Selected text:
=====

Some macrostructure observations of AA2219-T-87 welds (Table 4) are presented in detail in Table 5, indicating the type of weld cross section, macrodefects and weld strengths. It is observed from Table 5 that with lower axial force of 2500 kgf and with weld speed of 200–250 mm/min with tool rotational speed of 300 r/min, tunnel defects were observed. The tunnel defects were not observed for higher rotational speed of the tools. This finding is critical in setting the parameters for FSW of AA2219-T87 alloy to avoid the weld defects.

Table 5.

Some macrostructure observations of AA2219-T87 welds (Table 4).

Sample no.	Process parameters	Mechanical properties	Observations
3	Weld speed: 300 mm/min; axial force: 3000 kgf and tool rotation: 500 r/min	UTS: 344.6 MPa; percentage elongation: 9.1	Defect-free cross section is observed. The joint had good mechanical strength.
6	Welding speed: 300 mm/min; axial force: 3000 kgf and tool rotation: 400 r/min	UTS: 340.0 MPa; percentage elongation: 9.1	Defect-free cross section is observed. The joint had good mechanical strength.

=====

Transcribed page contents
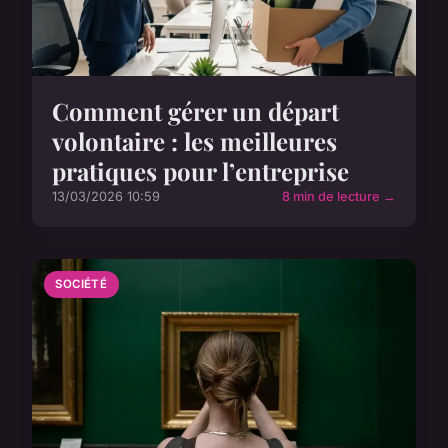
Comment gérer un départ
volontaire : les meilleures
pratiques pour l’entreprise
13/03/2026 10:59
8 min de lecture →
SOCIÉTÉ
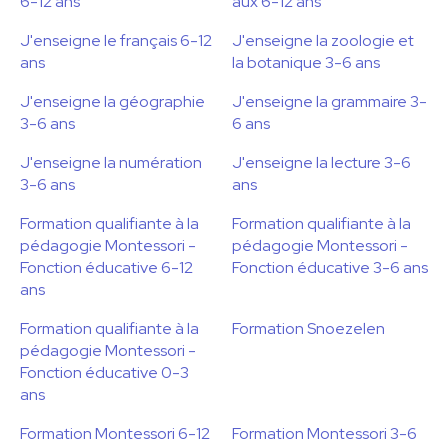
6-12 ans
aux 6-12 ans
J'enseigne le français 6-12
J'enseigne la zoologie et
ans
la botanique 3-6 ans
J'enseigne la géographie
J'enseigne la grammaire 3-
3-6 ans
6 ans
J'enseigne la numération
J'enseigne la lecture 3-6
3-6 ans
ans
Formation qualifiante à la
Formation qualifiante à la
pédagogie Montessori -
pédagogie Montessori -
Fonction éducative 6-12
Fonction éducative 3-6 ans
ans
Formation qualifiante à la
Formation Snoezelen
pédagogie Montessori -
Fonction éducative 0-3
ans
Formation Montessori 6-12
Formation Montessori 3-6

=====

Work instruction 1: Translate this sentence from the AA2219-T87 welding text into Spanish: "The tunnel defects were not observed for higher rotational speed of the tools."
Work instruction 2: Write out the part of the AA2219-T87 welding text starting with "Some macrostructure observations of AA2219-T-87" and going on through "the weld defects.".
Work instruction 3:
Answer these questions from the AA2219-T87 welding text:
(a) What axial force was used in the cases where tunnel defects were observed?
(b) What UTS is listed for sample no. 3?
(c) What tool rotation speed was used for sample no. 6?

Final answer 1: No se observaron los defectos de túnel con velocidades de rotación más altas de las herramientas.

Final answer 2:
Some macrostructure observations of AA2219-T-87 welds (Table 4) are presented in detail in Table 5, indicating the type of weld cross section, macrodefects and weld strengths. It is observed from Table 5 that with lower axial force of 2500 kgf and with weld speed of 200–250 mm/min with tool rotational speed of 300 r/min, tunnel defects were observed. The tunnel defects were not observed for higher rotational speed of the tools. This finding is critical in setting the parameters for FSW of AA2219-T87 alloy to avoid the weld defects.

Final answer 3:
(a) 2500 kgf
(b) 344.6 MPa
(c) 400 r/min